** LISTED RECORDS follows **

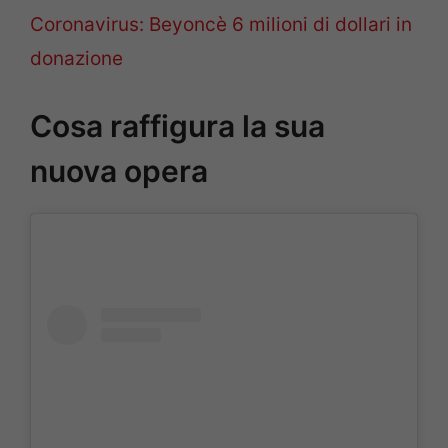
Coronavirus: Beyoncè 6 milioni di dollari in
donazione
Cosa raffigura la sua
nuova opera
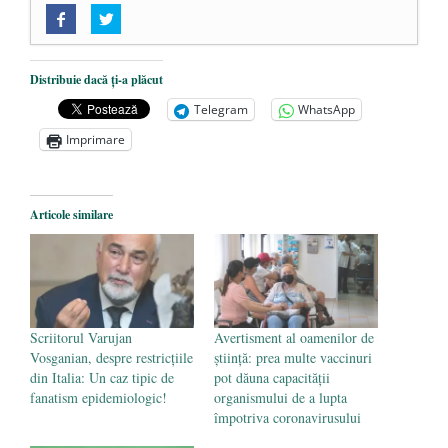
„Acum nu e momentul”
- 22 martie 2025
O nouă autostradă distruge pădurea
amazoniană, pentru summitul climatic
Distribuie dacă ți-a plăcut
COP30
- 14 martie 2025
Telegram
WhatsApp
Alegeri controlate
- 11 martie 2025
Imprimare
Articole similare
Scriitorul Varujan
Avertisment al oamenilor de
Vosganian, despre restricțiile
știință: prea multe vaccinuri
din Italia: Un caz tipic de
pot dăuna capacității
fanatism epidemiologic!
organismului de a lupta
împotriva coronavirusului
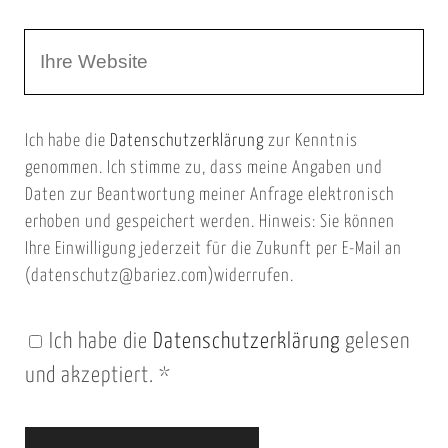
r
m
W
e
e
e
E
b
m
Ich habe die
Datenschutzerklärung
zur Kenntnis
s
a
genommen. Ich stimme zu, dass meine Angaben und
e
i
Daten zur Beantwortung meiner Anfrage elektronisch
i
l
erhoben und gespeichert werden. Hinweis: Sie können
t
Ihre Einwilligung jederzeit für die Zukunft per E-Mail an
(datenschutz@bariez.com)widerrufen.
e
n
Ich habe die
Datenschutzerklärung
gelesen
U
und akzeptiert.
*
R
L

** End of LISTED RECORDS **

ACTIVITY | Note every line of the entries in which "martie" appears, and copy it down.

ANSWER SPACE |
- 22 martie 2025
- 14 martie 2025
- 11 martie 2025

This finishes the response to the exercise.